--- Exercise prompt ---
Every record below should be printed again exactly, with its pictures removed.

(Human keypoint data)
^^^^^^^^
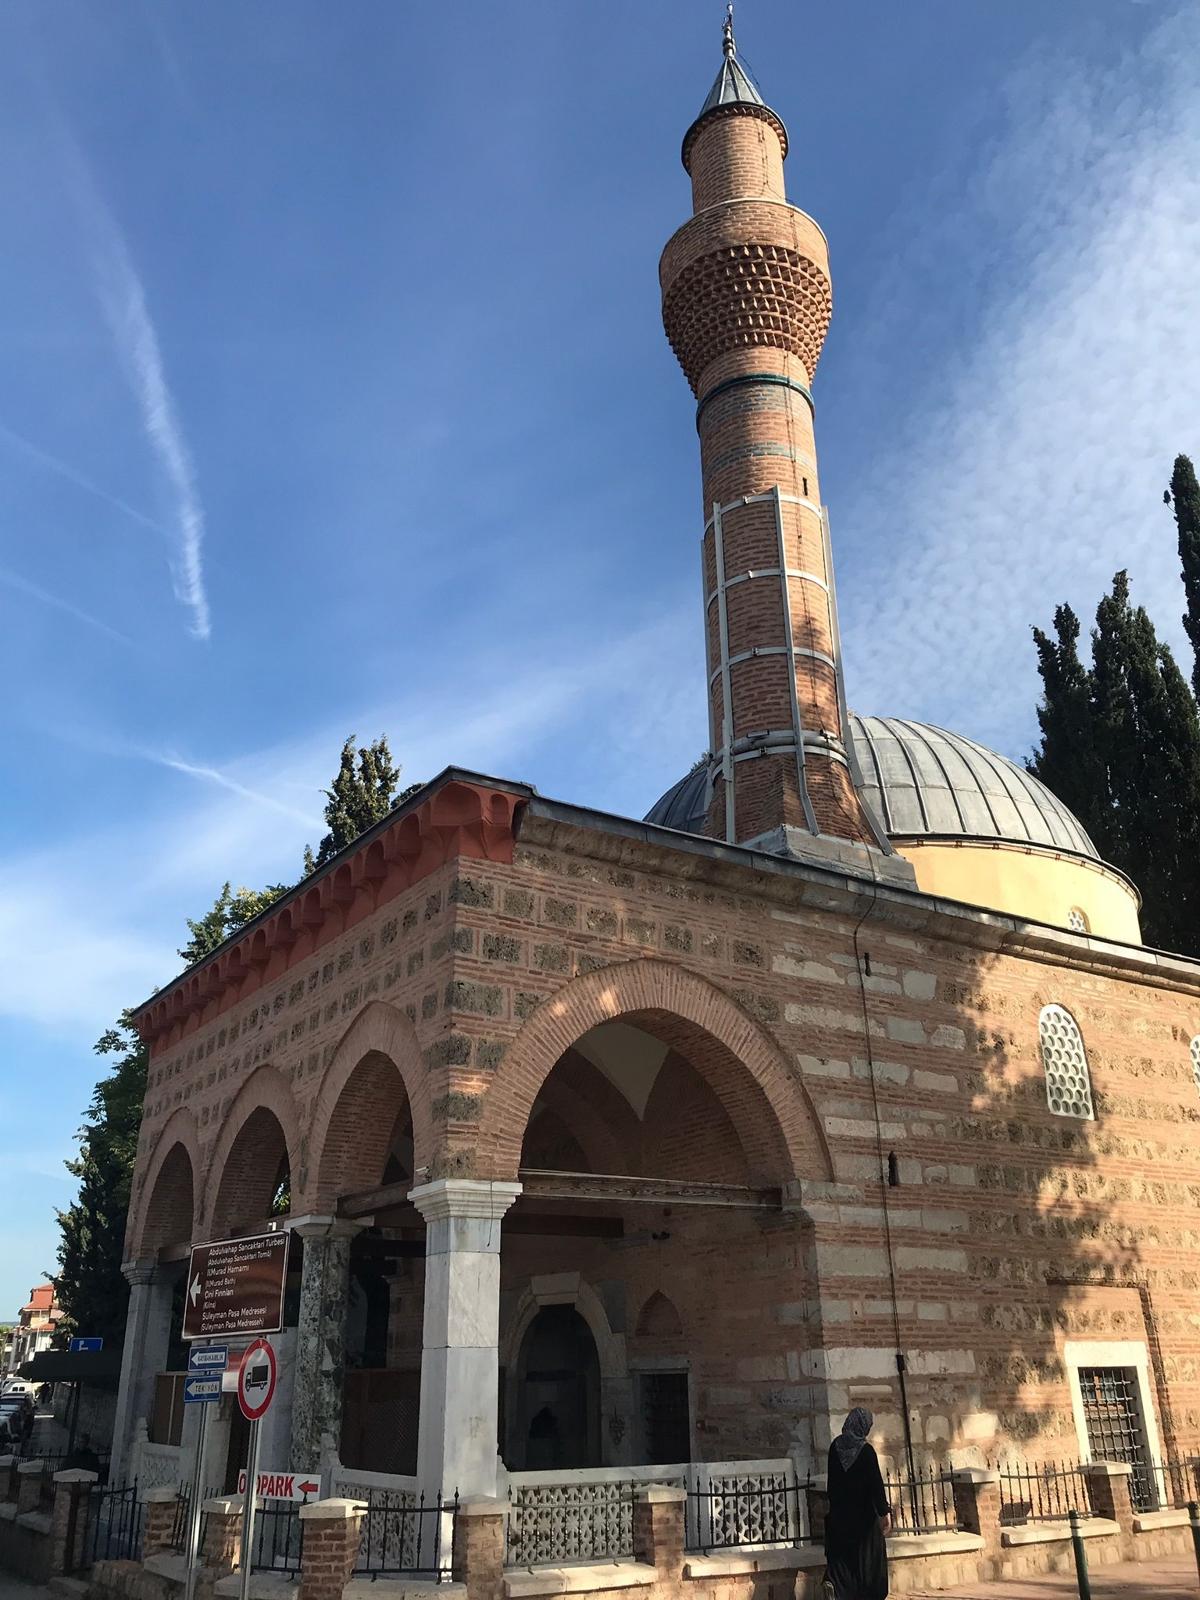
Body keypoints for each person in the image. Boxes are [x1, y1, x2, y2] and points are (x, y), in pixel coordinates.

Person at [823, 1407, 891, 1600]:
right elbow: (875, 1485)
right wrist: (884, 1512)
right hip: (863, 1519)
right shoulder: (866, 1452)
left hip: (839, 1516)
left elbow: (832, 1483)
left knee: (842, 1559)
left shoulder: (835, 1447)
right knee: (866, 1561)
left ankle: (837, 1589)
^^^^^^^^
--- Response area ---
Body keypoints for each person in the image. Boxes are [x1, y1, x2, y2] and points are (x, y), in pixel coordinates.

Person at [823, 1407, 891, 1600]:
right elbow: (875, 1485)
right wrist: (884, 1512)
right hip: (863, 1519)
right shoulder: (866, 1452)
left hip: (839, 1516)
left elbow: (832, 1483)
left knee: (842, 1559)
left shoulder: (835, 1447)
right knee: (866, 1561)
left ankle: (837, 1589)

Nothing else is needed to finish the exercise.